→ **Text shown**:
· · ·
At some point we'll actually need to repeat the lysozyme calculations (or another group will) and get input files for those, and calculated values, in here as well.

Add additional supporting data on host-guest and lysozyme systems

We will probably want to provide some additional data to accompany the existing benchmarks already noted in the paper in order to facilitate new science beyond the benchmarks proposed:

Provide detailed lists of additional binders/nonbinders for the host-guest benchmark systems
Provide a full list of lysozyme binders/nonbinders with references, since the Shoichet lab no longer seems to be maintaining their lists

Include additional data, references

References:

Read Lindorff-Larsen, Miao papers on lsozyme binding; include references and relevant insights. Lindorff-Larsen reference: https://elifesciences.org/articles/17505
Reference Pan paper: http://pubs.acs.org/doi/abs/10.1021/acs.jctc.7b00172
Add Minh/Xie reference on multiple binding modes in L99A (10.1021/acs.jctc.6b01183); this same paper also notes difficulty in converging Yank binding free energy calculations (section 3.3).
· · ·
→ **Data extract**:
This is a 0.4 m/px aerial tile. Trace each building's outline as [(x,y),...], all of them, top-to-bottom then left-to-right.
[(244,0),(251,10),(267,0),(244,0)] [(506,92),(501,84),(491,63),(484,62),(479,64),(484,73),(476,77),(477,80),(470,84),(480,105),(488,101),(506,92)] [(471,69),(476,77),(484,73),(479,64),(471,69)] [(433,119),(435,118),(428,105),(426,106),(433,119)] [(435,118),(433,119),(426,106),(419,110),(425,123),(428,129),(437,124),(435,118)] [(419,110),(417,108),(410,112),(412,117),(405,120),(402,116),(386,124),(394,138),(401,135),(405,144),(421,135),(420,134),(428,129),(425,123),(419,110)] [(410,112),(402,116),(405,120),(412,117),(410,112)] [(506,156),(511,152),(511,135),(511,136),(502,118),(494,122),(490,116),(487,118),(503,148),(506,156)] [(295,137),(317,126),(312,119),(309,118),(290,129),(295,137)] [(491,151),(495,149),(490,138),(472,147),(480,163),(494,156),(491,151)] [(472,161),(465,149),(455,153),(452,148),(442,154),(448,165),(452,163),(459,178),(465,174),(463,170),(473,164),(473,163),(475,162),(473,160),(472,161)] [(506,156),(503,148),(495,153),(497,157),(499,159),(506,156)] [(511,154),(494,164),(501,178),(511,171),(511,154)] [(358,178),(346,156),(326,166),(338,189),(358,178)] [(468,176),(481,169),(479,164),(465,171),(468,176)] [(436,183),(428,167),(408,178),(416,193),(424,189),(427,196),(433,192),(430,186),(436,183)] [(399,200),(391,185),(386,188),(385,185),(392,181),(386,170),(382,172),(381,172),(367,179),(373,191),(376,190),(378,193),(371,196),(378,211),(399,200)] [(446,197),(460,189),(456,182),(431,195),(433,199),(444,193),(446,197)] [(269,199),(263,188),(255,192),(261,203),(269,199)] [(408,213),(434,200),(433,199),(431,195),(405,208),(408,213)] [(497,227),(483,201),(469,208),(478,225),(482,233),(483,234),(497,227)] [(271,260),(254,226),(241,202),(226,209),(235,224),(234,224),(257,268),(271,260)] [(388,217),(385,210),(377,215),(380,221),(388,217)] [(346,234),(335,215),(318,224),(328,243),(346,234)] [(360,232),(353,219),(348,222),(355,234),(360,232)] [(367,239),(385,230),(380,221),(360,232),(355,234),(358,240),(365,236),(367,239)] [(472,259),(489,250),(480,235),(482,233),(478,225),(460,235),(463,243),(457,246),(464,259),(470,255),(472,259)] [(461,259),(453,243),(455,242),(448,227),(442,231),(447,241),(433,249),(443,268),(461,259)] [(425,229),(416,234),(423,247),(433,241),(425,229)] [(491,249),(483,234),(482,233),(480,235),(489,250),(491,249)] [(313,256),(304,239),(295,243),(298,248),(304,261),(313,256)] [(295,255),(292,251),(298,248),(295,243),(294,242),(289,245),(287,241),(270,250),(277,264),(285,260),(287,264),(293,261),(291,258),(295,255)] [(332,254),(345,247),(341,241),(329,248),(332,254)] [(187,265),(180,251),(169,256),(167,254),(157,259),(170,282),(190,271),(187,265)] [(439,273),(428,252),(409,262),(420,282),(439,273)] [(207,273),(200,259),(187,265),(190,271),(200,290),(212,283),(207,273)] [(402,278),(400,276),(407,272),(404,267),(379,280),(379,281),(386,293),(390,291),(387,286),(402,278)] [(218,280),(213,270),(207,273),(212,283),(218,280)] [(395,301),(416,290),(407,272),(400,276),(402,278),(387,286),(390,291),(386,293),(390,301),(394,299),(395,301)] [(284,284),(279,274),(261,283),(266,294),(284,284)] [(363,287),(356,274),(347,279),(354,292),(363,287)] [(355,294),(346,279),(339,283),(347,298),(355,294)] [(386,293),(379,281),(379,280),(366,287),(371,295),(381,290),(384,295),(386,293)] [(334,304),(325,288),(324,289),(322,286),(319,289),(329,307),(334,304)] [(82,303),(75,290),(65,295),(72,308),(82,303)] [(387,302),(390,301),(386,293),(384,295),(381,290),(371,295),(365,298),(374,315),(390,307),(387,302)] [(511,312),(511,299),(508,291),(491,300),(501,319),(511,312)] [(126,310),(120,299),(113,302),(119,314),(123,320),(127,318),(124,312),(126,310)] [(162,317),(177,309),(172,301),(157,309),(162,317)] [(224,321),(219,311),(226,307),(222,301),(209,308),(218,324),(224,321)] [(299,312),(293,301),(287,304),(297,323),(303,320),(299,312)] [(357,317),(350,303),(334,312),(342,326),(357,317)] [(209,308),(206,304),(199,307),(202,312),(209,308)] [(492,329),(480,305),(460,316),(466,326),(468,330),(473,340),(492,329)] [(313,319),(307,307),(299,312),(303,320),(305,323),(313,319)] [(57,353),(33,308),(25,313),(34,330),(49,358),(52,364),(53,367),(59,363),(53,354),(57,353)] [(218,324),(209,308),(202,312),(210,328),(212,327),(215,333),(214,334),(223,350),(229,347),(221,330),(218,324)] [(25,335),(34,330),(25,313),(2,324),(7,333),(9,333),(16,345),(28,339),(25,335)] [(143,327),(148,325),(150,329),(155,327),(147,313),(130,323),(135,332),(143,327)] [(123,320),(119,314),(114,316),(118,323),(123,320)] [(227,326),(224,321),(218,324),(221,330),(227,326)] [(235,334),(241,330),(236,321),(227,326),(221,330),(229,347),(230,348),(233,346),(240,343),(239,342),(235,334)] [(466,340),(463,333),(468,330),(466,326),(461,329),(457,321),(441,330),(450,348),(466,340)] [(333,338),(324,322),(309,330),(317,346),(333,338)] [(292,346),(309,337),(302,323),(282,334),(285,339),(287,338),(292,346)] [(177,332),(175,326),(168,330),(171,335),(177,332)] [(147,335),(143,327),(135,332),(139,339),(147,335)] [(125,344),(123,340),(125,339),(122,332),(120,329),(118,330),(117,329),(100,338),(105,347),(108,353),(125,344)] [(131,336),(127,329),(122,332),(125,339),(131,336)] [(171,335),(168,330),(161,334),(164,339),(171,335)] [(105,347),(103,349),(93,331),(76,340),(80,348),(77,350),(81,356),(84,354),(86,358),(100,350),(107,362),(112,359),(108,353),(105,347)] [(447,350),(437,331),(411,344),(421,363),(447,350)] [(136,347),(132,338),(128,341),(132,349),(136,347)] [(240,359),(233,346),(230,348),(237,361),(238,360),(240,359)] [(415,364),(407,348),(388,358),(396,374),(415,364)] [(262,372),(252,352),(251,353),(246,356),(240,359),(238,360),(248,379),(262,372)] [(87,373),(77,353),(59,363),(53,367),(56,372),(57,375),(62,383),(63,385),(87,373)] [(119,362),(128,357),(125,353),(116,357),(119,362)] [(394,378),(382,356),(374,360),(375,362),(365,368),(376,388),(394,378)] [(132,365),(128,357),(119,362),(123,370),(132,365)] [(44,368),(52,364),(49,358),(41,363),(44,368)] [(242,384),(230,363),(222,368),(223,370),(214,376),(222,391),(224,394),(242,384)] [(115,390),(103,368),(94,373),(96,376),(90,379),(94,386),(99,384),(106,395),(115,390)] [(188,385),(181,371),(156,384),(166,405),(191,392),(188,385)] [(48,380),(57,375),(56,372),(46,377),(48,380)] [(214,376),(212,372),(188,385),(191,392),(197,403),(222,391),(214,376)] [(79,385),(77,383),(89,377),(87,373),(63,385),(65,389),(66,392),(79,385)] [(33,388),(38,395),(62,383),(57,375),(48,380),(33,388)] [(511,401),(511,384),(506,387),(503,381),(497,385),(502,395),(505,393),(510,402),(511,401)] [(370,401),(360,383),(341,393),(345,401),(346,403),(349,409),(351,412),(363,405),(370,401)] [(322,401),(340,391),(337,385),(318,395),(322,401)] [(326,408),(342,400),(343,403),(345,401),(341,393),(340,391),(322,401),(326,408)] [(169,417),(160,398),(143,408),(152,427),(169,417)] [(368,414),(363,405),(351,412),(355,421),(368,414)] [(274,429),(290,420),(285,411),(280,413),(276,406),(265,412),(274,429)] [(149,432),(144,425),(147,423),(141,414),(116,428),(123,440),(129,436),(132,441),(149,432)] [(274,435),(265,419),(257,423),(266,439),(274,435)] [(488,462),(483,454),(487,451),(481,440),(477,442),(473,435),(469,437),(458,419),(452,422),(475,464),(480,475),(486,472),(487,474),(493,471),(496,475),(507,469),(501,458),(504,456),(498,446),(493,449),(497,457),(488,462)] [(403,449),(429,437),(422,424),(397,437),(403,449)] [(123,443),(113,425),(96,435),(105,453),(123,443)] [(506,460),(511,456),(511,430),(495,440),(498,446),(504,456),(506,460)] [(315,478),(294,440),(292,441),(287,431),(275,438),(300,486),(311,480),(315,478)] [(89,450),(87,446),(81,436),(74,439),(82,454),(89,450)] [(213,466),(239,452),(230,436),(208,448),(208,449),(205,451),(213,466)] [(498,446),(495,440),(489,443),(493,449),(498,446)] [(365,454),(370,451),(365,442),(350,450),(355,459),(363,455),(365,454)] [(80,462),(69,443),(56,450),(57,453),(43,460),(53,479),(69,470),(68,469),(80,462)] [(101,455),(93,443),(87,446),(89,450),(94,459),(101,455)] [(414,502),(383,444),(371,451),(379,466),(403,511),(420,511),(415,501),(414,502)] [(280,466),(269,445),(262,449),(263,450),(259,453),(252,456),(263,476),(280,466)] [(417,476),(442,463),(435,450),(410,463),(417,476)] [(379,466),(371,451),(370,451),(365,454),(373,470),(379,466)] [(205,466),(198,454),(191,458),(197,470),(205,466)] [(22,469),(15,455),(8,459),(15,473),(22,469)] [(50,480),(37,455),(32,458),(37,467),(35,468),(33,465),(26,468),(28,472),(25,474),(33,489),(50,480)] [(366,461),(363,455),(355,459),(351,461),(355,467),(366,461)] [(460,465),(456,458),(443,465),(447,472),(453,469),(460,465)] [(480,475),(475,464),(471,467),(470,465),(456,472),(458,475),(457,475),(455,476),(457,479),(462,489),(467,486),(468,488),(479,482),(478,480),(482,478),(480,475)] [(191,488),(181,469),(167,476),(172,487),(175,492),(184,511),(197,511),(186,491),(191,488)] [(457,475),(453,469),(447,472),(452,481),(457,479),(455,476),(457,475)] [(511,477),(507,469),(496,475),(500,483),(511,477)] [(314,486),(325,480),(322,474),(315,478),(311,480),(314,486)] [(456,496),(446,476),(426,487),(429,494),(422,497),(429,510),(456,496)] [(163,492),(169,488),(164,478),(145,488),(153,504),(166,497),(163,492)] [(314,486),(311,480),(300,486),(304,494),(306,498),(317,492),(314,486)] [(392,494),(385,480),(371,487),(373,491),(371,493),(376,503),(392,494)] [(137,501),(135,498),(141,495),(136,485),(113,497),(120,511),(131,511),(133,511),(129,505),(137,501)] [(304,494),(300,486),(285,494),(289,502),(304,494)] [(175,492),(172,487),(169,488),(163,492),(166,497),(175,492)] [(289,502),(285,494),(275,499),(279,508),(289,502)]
· · ·
→ **Aim 1**:
In the notes on host-guest and lysozyme benchmark data, which section of the Minh/Xie paper mentions difficulty in converging Yank binding free energy calculations?
→ **Aim 2**:
Continue the notes on host-guest and lysozyme benchmark data from the point where they end.

→ **Written response 1**:
Section 3.3

→ **Written response 2**:
Add additional trypsin references -- Tiwary, De Fabritiis, Noe, Doerr, Buch, Dickson, Amaro

Data curation

Provide isomeric SMILES for all compounds outside the LaTeX
Add info on ionization states. Tables typically show 2D structures for neutral forms; files provide a guess. This needs explaining. Suggestion: "Add info to the legends of the tables with the benchmark compounds and data some information about the relationship between what is shown in the table and what is provided in the molecule files. We may state that the molecules files provide a reasonable guess for the ionization states for the free ligands, but it is ultimately up to the user to decide what they want to do about ionization states if they are trying to match experiment."
Update octa acid uncertainty information (see DLM tasks)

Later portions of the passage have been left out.